"Nobody's Watching" : toute la solitude d'un expatrié argentin filmée à New York

Mis à jour le 23/04/2018 à 11H43, publié le 23/04/2018 à 11H24
Guillermo Pfening dans "Nobody's Watching" de Julia Solomonoff

Guillermo Pfening dans "Nobody's Watching" de Julia Solomonoff

© PRO-FUN MEDIA GmbH

Alors que l’immigration est au cœur des politiques occidentales, et que le président américain Donald Trump crie haut et fort vouloir fermer ses frontières aux sud-américains, "Nobody's Watching" voit un jeune acteur argentin essayer de faire sa place à New York. Film indépendant pur sucre, le récit d’une errance entre soif de réussir, sentiments, distanciation et retour aux racines. Emouvant.

La note Culturebox

3
3/5

La belle histoire

Il se passe quelque chose dans ce film. Une chose rare. La rencontre entre un personnage et le spectateur à partir d’anecdotes anodines, du quotidien d’un jeune homme lambda, pris dans la galère pour trouver sa place et réaliser son rêve de réussite. Rien d’extraordinaire, et pourtant l’on accroche à ce Nico (excellent Guillermo Pfening de tous les plans), comédien en quête d’emploi, baby-sitter chez sa logeuse, barman à ses heures, qui enchaîne les petits boulots, trouve des contacts, avant d'être rattrapé par un petit succès passé dans une série argentine qui va le faire réfléchir…
"Nobody's Watching" : la bande annonce
Pas vraiment d’intrigue dans "Nobody's Watching", mais une belle histoire. Plutôt un beau portrait d’homme, en quête d’un présent et d’avenir si affinité. Ses pérégrinations pour trouver un rôle sont d’une grande justesse, dans les besoins à subvenir au quotidien, dans des opportunités sans suite, des rencontres, des sorties, des castings difficiles à coordonner.

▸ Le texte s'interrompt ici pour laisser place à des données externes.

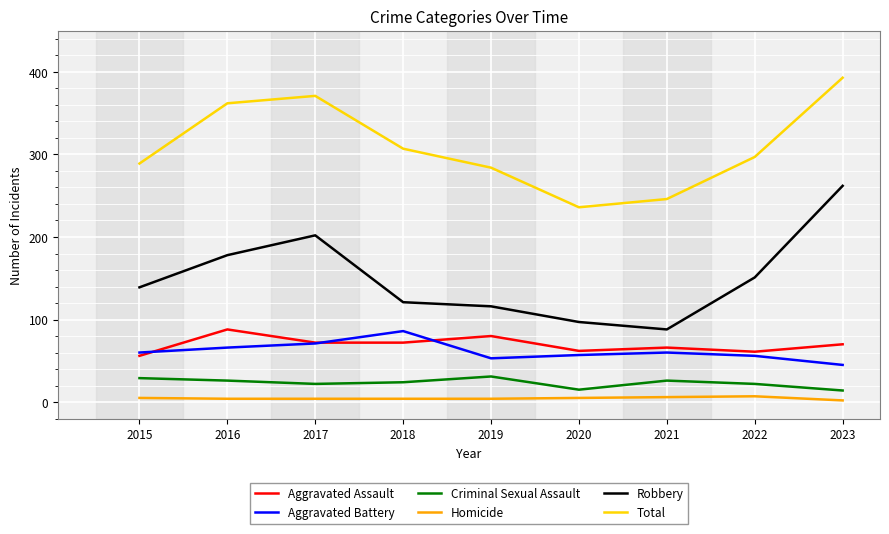

The value of Robbery at 2020 is 97. True or false?

True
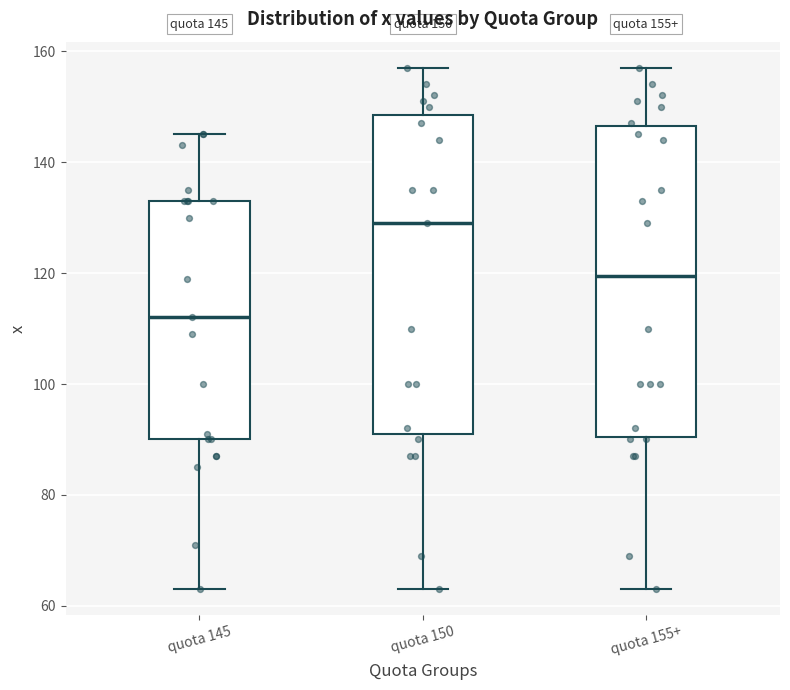

Which box has the highest median line?

quota 150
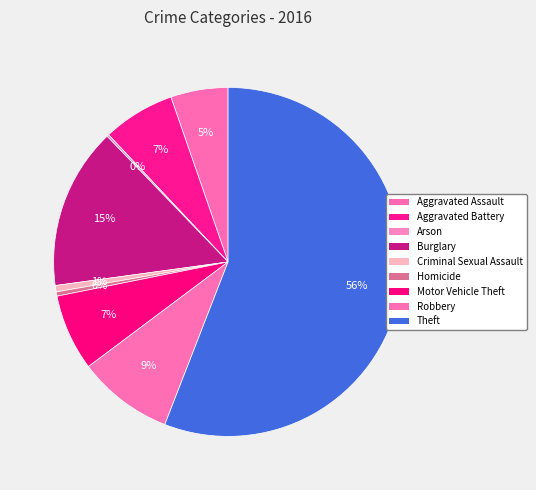

To the nearest percent, what is the average slice percentage?

11%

Julia Solomonoff, scénariste et réalisatrice, connaît visiblement son sujet, tant elle transmet les sentiments, l’émotion et le vécu de son acteur en marche.

Vibrant

Si l'homosexualité de Nico occupe une partie du film, elle n’en est pas au cœur. Mais elle y participe dans son attachement à ses racines argentines, là où il a réussi et où il va revenir pour mieux en repartir. Cette réussite ne sera signifiée qu’à la toute fin du film, au générique, et ce n’est pas le "spoiler" que de le dire, tout l’intérêt est ailleurs. Il est dans la sensibilité de la réalisatrice à transmettre celle de son personnage, extrêmement touchant, vibrant.
Guillermo Pfening et Elena Roger dans "Nobody's Watching" de Julia Solomonoff

Guillermo Pfening et Elena Roger dans "Nobody's Watching" de Julia Solomonoff

© Epicentre Films
Julia Solomonoff capte parfaitement la solitude de son personnage, pourtant entouré. Seul, pris en charge, aidé, redevable et généreux… On l’aime d’emblée et la cinéaste inspire plus qu’une identification, mais une empathie profonde. "Nobody's Watching" signifie "personne ne regarde", mais tout le monde le voit.
"Nobody's Watching" : l'affiche française

"Nobody's Watching" : l'affiche française

© Epicentre Films

LA FICHE

Genre : Drame
Réalisateur : Julia Solomonoff 
Pays : Argentine / Colombie / Brésil / Etats-Unis / France
Acteurs : Guillermo Pfening, Elena Roger, Rafael Ferro
Durée : 1h41
Sortie : 25 avril 2018

Synopsis : Nico est un comédien argentin tout juste installé à New York. Dans l'attente de trouver un rôle, il enchaîne les petits boulots pour s'en sortir… Sa vie affective et sociale s'en trouve bouleversée. Quand un ancien amant lui rend visite, tout vacille, l’obligeant à se confronter aux raisons de son exil.